Порядок работы a →
Соответствуют ли отрывку утверждения (i) «Опрос о стихах Пушкина провели к 100-летию», (ii) «Письмо Мандельштама Тихонову датировано мартом 1937 года» и (iii) «Чаадаев приводит слова Диогена, обращенные к Александру»? На каждое ответьте «да» или «нет» и дословно процитируйте решающие слова отрывка.

Отрывок для чтения →
-- -- --

Добавить в цитаты Настройки чтения

Страница 21 из 73

Юбилей Был опрос к 200-летию, какие стихи Пушкина знают люди. На первом месте оказалось «Ты жива еще, моя старушка?», на втором «Выхожу один я на дорогу», на третьем «У лукоморья дуб зеленый». «Помните рассказ Толстого о саратовском мещанине, помешавшемся на том, что не мог понять, чем так знаменит и славен Пушкин?» (Адамович).

Что сказал бы об этом юбилее сам Пушкин? Сказал бы: «И ведь даже не извинятся».

Я «Мое физическое „я“ оказывается ненужным и неудобным приложением к моей работе. Между тем без него обойтись нельзя» (из письма О. Мандельштама Н. Тихонову, март 1937).

Я «Что б я ни делал, всегда нахожу что-нибудь между истиной и мною: это нечто – сам я; истина сокрыта мне одним мною. Есть одно средство увидеть истину – удалить себя, почаще говорить себе, как Диоген Александру: отойди, не засти солнца» (Чаадаев).

-- -- --

Порядок работы b →
Верните без изменений строки списка, начиная со строки, где есть «IHOP favorites for», и заканчивая строкой, где есть «Place a quick», включая обе.

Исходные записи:
-- -- --

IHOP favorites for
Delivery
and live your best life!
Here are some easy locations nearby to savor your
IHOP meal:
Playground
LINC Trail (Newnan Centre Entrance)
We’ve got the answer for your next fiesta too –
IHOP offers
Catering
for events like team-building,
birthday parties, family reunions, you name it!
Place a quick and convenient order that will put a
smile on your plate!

-- -- --

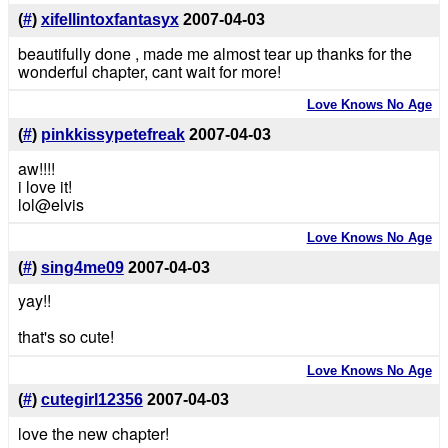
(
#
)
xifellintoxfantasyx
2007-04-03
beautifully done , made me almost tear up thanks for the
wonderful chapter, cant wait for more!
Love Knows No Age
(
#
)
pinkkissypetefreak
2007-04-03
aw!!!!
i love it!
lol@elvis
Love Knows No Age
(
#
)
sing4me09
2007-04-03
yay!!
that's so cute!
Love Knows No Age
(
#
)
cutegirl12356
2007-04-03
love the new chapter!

-- -- --

Решение задания a →
(i) Нет: «Был опрос к 200-летию».
(ii) Да: «из письма О. Мандельштама Н. Тихонову, март 1937».
(iii) Да: «как Диоген Александру: отойди, не засти солнца».

Решение задания b →
IHOP favorites for
Delivery
and live your best life!
Here are some easy locations nearby to savor your
IHOP meal:
Playground
LINC Trail (Newnan Centre Entrance)
We’ve got the answer for your next fiesta too –
IHOP offers
Catering
for events like team-building,
birthday parties, family reunions, you name it!
Place a quick and convenient order that will put a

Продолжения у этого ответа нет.